-- Opening Marker --

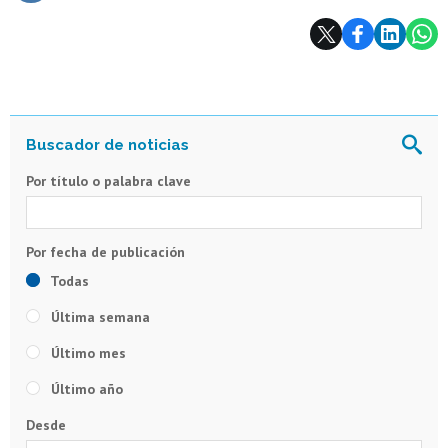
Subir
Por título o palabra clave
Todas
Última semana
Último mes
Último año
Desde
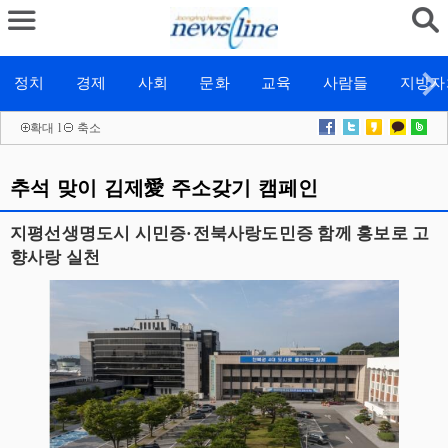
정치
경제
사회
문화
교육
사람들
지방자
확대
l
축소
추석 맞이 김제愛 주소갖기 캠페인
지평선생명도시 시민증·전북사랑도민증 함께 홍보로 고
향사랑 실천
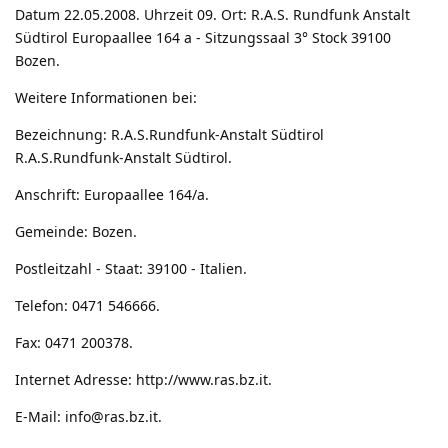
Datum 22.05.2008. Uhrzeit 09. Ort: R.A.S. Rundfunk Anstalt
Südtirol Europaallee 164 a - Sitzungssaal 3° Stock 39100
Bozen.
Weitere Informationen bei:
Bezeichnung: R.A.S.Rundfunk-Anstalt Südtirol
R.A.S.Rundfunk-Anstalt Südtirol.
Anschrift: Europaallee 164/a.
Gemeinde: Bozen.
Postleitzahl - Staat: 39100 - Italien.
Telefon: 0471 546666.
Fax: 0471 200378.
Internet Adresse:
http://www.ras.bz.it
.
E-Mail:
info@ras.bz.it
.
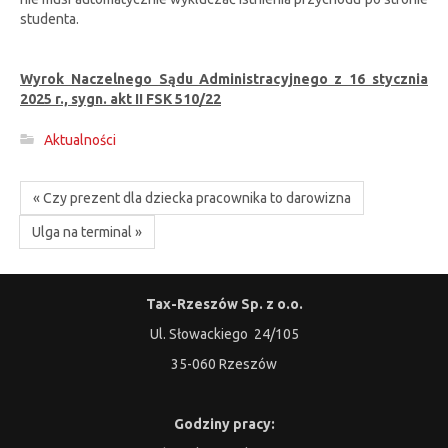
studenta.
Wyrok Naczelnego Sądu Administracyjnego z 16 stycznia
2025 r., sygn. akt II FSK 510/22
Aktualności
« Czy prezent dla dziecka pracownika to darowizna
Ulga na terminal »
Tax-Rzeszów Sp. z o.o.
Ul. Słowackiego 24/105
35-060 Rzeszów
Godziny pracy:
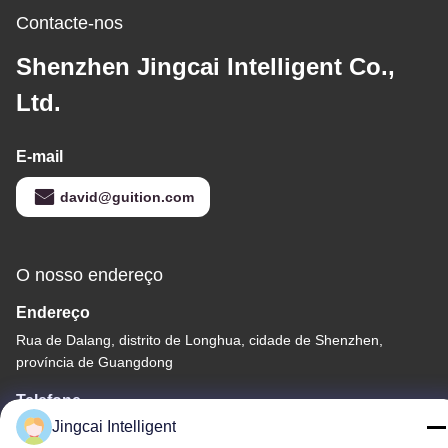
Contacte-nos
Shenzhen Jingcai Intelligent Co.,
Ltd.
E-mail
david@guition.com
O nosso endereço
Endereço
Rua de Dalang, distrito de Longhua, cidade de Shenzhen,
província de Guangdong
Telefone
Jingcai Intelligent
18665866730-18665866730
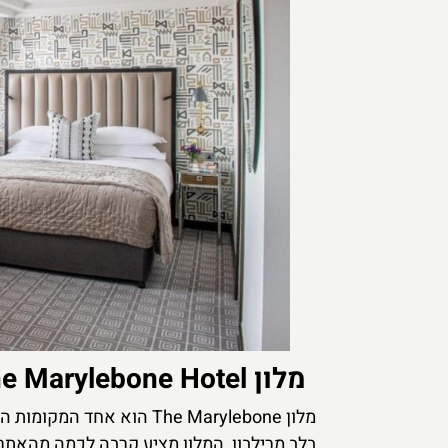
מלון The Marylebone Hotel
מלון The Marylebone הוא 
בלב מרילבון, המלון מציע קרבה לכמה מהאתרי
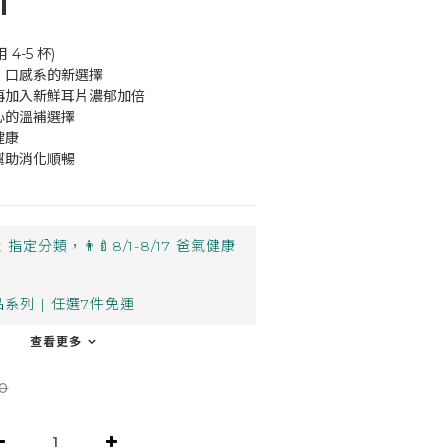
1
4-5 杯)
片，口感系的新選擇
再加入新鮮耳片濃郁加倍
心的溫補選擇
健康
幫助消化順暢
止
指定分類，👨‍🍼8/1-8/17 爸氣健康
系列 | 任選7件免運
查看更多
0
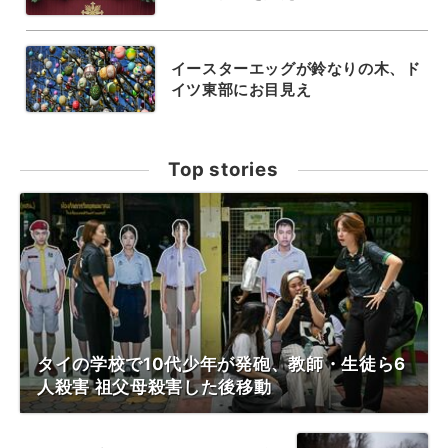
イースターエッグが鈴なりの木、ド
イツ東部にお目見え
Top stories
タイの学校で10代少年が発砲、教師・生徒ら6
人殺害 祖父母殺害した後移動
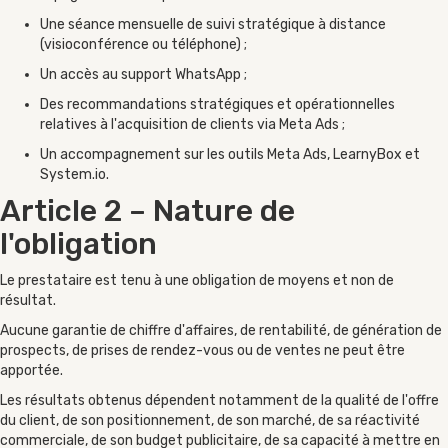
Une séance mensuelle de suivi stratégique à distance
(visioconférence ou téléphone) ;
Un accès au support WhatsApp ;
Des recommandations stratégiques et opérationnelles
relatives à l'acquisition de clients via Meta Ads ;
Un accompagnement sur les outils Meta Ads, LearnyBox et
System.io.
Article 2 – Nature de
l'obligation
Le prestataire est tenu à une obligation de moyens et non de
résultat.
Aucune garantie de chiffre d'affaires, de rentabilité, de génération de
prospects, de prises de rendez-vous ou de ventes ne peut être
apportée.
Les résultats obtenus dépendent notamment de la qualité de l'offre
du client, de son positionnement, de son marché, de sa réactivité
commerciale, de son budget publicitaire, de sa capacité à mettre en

-- Closing Marker --
-- Opening Marker --

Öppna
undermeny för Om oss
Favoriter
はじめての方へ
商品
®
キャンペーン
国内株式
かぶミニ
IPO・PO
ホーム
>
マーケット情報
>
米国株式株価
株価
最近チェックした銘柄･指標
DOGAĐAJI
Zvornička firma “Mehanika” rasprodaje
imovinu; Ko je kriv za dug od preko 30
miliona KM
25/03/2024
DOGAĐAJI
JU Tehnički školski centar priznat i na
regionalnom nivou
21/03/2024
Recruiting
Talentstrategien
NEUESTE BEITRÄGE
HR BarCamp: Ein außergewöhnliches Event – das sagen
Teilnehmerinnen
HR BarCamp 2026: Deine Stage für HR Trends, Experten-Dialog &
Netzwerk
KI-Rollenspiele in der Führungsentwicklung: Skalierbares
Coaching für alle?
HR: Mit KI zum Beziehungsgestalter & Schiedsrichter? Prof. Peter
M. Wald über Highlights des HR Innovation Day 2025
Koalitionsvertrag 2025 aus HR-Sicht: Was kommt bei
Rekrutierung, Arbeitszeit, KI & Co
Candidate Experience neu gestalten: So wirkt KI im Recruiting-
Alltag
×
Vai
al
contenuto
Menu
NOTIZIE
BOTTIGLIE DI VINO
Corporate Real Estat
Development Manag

-- Closing Marker --
-- Opening Marker --

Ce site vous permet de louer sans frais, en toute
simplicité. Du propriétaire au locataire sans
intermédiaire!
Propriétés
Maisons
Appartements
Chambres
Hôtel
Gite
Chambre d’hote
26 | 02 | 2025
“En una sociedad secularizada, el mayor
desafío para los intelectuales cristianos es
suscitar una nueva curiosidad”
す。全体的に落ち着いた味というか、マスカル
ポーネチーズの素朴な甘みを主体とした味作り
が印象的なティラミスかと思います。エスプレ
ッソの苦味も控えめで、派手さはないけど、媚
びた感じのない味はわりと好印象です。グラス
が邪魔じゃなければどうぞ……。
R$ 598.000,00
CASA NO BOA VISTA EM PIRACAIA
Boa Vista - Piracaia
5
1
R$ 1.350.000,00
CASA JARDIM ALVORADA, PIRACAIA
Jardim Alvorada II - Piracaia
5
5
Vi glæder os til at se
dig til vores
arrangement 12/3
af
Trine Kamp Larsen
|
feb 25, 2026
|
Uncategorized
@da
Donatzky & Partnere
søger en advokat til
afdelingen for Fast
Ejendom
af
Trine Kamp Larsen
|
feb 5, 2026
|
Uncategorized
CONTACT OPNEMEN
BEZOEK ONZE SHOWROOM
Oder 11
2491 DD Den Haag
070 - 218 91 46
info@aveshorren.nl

-- Closing Marker --

TASK
From the listing above, pick out every line containing "Europaallee".

TASK ANSWER
Südtirol Europaallee 164 a - Sitzungssaal 3° Stock 39100
Anschrift: Europaallee 164/a.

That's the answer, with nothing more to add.